# Source passage:
################
I am very hopeful that in the next Congress we will have a meaningful dialog about striking a better balance in terms of bank regulation, particularly as it relates to our community banks. Some of what we passed in Dodd-Frank makes a great deal of sense, but much of it does not, and it is for us to devote energy to fixing and improving the law where there are flaws.
If we want to help community banks, this is where we should focus our energy, and I know there are a lot of bipartisan ideas around about how we can do that. I think all of us have heard from community bankers in our States about the onslaught of regulations they have, some of which was meant to deal with some of the bigger institutions. Again, that, to me, is where we can focus in a bipartisan way to give some relief to our community banks.
Giving out limitless deposit insurance, though, I suppose some people have decided is a consolation prize, and I hate that. That is too bad. We should fix Dodd-Frank if we want to help our community banks. But the vote in front of us today is a TAG extension, so I wish to speak a little bit about that specifically.
################
# Dataset content:
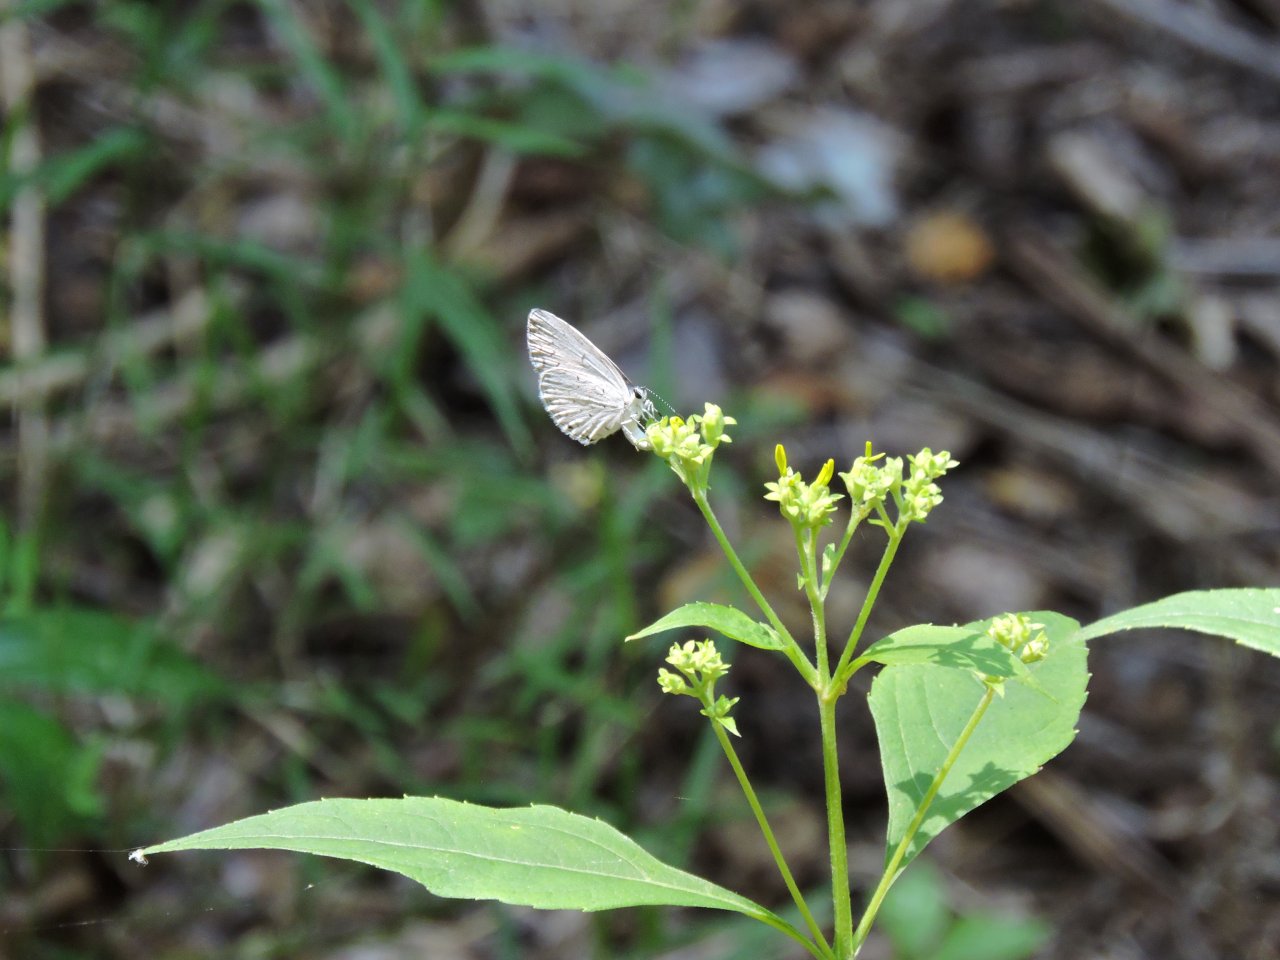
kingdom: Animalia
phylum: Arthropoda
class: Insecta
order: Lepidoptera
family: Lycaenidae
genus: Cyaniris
################
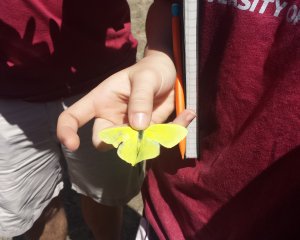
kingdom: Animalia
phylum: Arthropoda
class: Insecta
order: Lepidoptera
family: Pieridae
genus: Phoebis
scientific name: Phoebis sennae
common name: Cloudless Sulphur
################
# What you need to do:
1 - According to the speech on community bank regulation, what is the vote in front of the speaker that day?
2 - Carry on the speech about community banks and Dodd-Frank, starting after its final sentence.
The records come from a separate source and have no connection to the speech.

# Written answers:
1 - A TAG extension.

2 -
There are a series of policy reasons why it is time to end the TAG Program. I will go through a couple of them. First of all, the FDIC's Deposit Insurance Fund, or the DIF, is undercapitalized. This is a fund of reserves meant to protect taxpayers against an unexpected law stemming from bank failures. By law, the DIF is required to be at a 1.35-percent of total outstanding deposits. It is, however, only at .35 percent today. I do not see the wisdom in extending an insurance to $1.5 trillion in transaction deposits at a time when the Deposit Insurance Fund is already undercapitalized.
Second, there is ample liquidity in our banking system as to support loan demand. In fact, the ratio of loans to deposits is at a historical low. Liquidity to make loans is not the problem; slow economic growth is the problem. Extending insurance to keep these deposits around then fixes a problem that simply does not exist.
Third, the overwhelming majority of TAG deposits are actually with the largest banks. Some small banks have said they want an extension, but this is largely not a small bank product. Seventy-one percent of TAG deposits are in the largest banks. Sixty percent of TAG deposits are held by just the top five banks. I do not see the wisdom in leveraging the FDIC and the taxpayer to insure the deposits sitting in our country's largest financial institutions.
Fourth, extension of the TAG Program raises serious moral hazard issues. It encourages large deposits in banks that may be troubled with no market discipline. Moral hazard is why, throughout the history of deposit insurance, it has always been limited. I think Washington has contributed quite enough to moral hazard problems over the last 5 years--several years--and I think it is time for us to stop.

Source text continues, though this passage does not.